The report was issued to NATO and to Gen. David H. Petraeus, head of U.S. Central Command, which controls forces in the Mideast. The U.S. military, which considers the report a confidential internal document, does not plan to release it to the public, a Defense official said.
McChrystal’s assessment came amid a series of challenges, including two consecutive months of record U.S. military deaths in Afghanistan. On Monday, two U.S. service members and two British troops were killed in separate attacks in the south, officials said.
Defense Secretary Robert M. Gates, who originally requested the assessment, said Monday that he had not yet seen it but acknowledged “a tough fight” ahead.
White House Press Secretary Robert Gibbs declined to say whether the Obama administration would approve more troops.
Estimates of additional troop needs vary widely, ranging from a few thousand to more than 20,000. President Obama has already ordered 21,000 additional troops to bring the U.S. force to 68,000, but some White House officials have expressed concern about sending more.
“The administration doesn’t want to be receiving more of those requests, so McChrystal must feel pressure to avoid asking for too many more troops,” said Mark Moyar, a counterinsurgency expert at the Marine Corps University.
Although most contents of Monday’s assessment were not released, military officials involved in its preparation said McChrystal planned to call for an intensified effort to train more Afghan security forces, boost intelligence-gathering efforts and improve how that information is used and shared.
They said the general also would discuss plans to develop a cadre of enlisted American experts committed to the war and to improve coordination between civilian and military efforts, particularly on development projects.
McChrystal outlined some of the basics of the new strategy last week in a seven-page counterinsurgency guidance document.
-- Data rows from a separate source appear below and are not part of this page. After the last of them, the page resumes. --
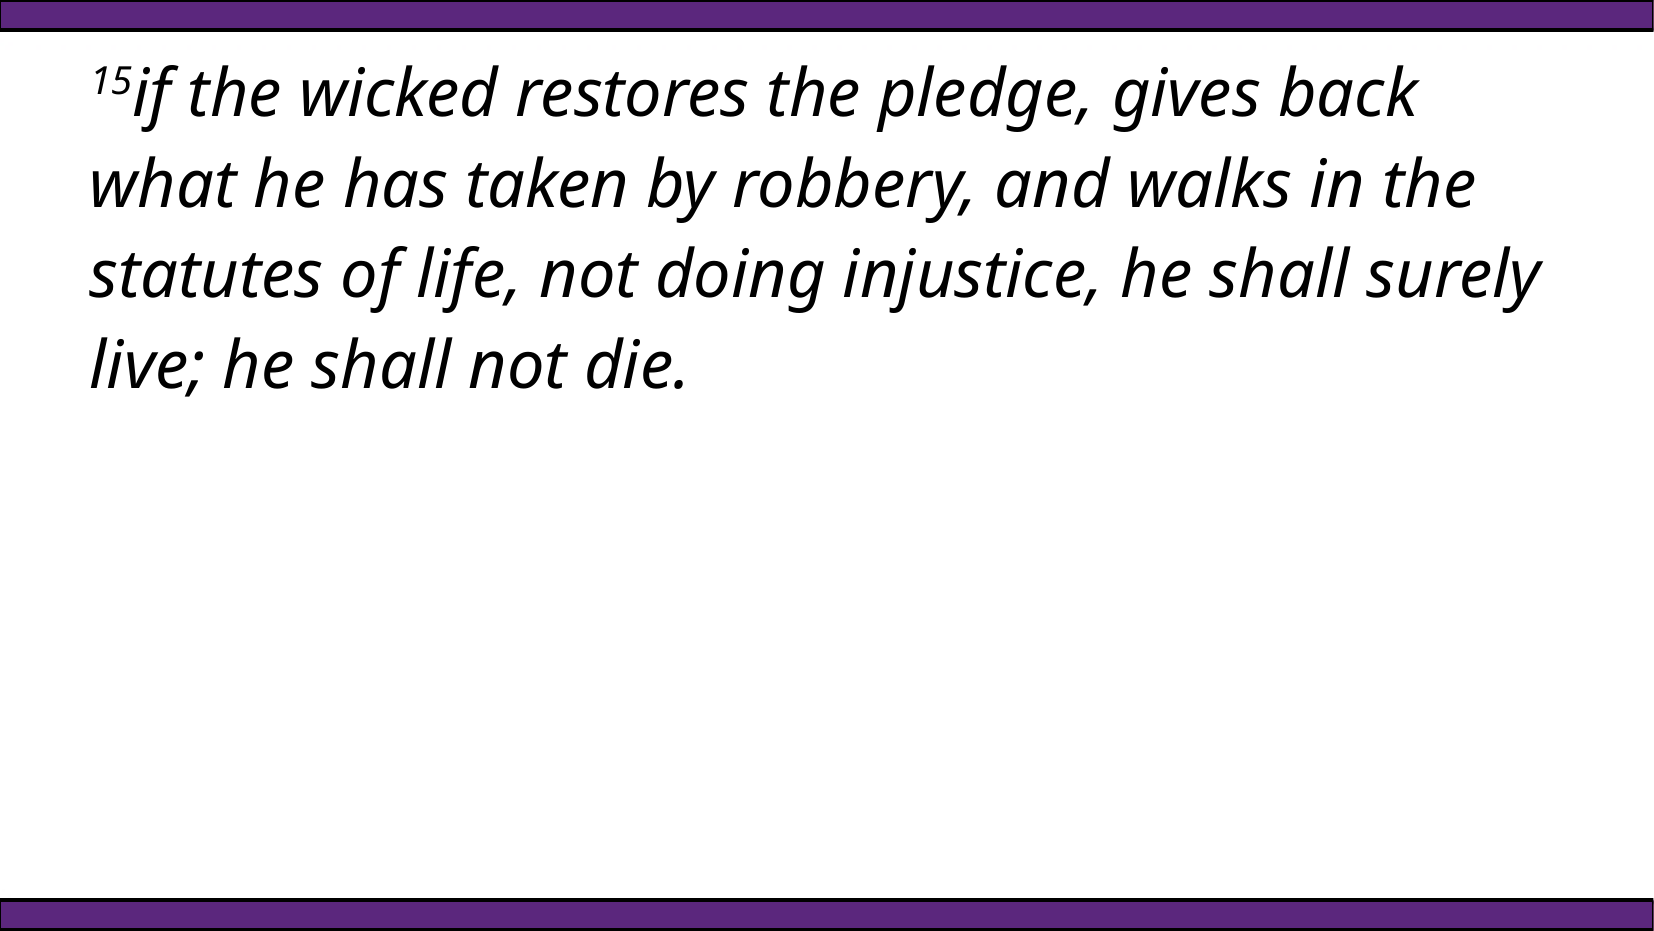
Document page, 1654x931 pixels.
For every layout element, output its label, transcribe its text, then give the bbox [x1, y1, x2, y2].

picture [0, 31, 1654, 900]
text_box 15if the wicked restores the pledge, gives back what he has taken by robbery, and walks in the statutes of life, not doing injustice, he shall surely live; he shall not die. [75, 37, 1577, 408]
text_box [0, 900, 1654, 931]
text_box [0, 0, 1654, 31]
“We will not win simply by killing insurgents,” he wrote. “We will help the Afghan people win by securing them, by protecting them from intimidation, violence and abuse.”
The military must “communicate -- through word and deed” that NATO and Afghan forces can protect the people, he said.
An early step in the new strategy was addressing civilian casualties. McChrystal issued a directive in early July that appears to have helped markedly reduce the number of Afghan civilians that military officials say have been killed in U.S. bombings.
Top military officials in Afghanistan argue that the current goal of 135,000 Afghan army members should be doubled.
McChrystal has said that training could be hastened by improving the partnerships between Afghan units and international combat forces.
American and NATO combat units do not always operate in the same areas as Afghan units. Military commanders said they want to position the units in closer proximity so they can regularly work together.
“We have to think our way through this problem,” McChrystal said in July. “It is not going to be solved by brute force.”
The command in Afghanistan also is overhauling the way it collects and uses intelligence.
Before McChrystal arrived, the military spread its intelligence capabilities evenly around the country.
Under McChrystal and his intelligence chief, Maj. Gen. Michael T. Flynn, the military is concentrating intelligence officers in crucial areas, following key targets for long periods of time.
The military is also creating “fusion centers” around the country to ensure military units have quick access to new intelligence. At the centers, commanders and intelligence officers work closely together to plan military operations based on the latest information.
Moyar, who wrote a book on counterinsurgency called “A Question of Command,” cautioned that pushing to expand the forces too quickly could produce inexperienced officers and poorly led troops.
“We need to be very cautious on how we expand the Afghan security forces,” Moyar said.